[[ Records to use open ]]
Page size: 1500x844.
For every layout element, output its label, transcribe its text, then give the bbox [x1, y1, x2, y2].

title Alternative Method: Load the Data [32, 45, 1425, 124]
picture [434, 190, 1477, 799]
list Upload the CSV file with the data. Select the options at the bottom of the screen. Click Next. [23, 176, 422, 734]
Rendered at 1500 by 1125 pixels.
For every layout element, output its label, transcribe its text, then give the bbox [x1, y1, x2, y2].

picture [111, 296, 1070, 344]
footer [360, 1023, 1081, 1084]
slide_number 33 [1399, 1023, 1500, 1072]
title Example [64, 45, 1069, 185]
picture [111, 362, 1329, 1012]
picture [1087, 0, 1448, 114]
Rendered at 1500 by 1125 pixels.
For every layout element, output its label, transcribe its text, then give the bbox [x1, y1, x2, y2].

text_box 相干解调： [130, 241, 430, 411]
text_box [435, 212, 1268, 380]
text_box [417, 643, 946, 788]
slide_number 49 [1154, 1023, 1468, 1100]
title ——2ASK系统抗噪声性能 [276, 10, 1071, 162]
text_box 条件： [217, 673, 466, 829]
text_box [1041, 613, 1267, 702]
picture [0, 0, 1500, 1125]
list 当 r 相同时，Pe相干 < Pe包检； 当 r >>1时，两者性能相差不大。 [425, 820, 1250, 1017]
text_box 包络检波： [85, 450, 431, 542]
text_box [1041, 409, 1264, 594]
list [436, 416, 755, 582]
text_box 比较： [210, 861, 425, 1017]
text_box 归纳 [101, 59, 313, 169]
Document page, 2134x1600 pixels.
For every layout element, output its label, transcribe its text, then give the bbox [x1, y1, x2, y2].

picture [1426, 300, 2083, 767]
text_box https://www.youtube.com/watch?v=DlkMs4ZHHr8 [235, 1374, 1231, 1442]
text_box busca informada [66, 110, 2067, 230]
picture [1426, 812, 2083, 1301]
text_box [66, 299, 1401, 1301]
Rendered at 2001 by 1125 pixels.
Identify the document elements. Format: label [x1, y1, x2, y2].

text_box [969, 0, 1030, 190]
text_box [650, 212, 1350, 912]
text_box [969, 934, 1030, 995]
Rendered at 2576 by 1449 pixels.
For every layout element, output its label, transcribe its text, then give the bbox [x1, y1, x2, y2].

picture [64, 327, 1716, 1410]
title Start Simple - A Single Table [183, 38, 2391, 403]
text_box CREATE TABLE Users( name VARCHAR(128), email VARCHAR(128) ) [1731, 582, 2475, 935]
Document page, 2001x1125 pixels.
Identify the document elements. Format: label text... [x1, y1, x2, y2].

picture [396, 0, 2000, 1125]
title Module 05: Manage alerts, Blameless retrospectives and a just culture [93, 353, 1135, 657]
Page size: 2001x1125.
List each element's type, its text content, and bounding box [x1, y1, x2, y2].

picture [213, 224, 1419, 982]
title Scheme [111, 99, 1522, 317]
[[ Records to use closed ]]
Task brief: All lines above that contain the word "pixels" are to be copied.

Solution to this task:
Rendered at 1500 by 1125 pixels.
Rendered at 1500 by 1125 pixels.
Document page, 2134x1600 pixels.
Rendered at 2001 by 1125 pixels.
Rendered at 2576 by 1449 pixels.
Document page, 2001x1125 pixels.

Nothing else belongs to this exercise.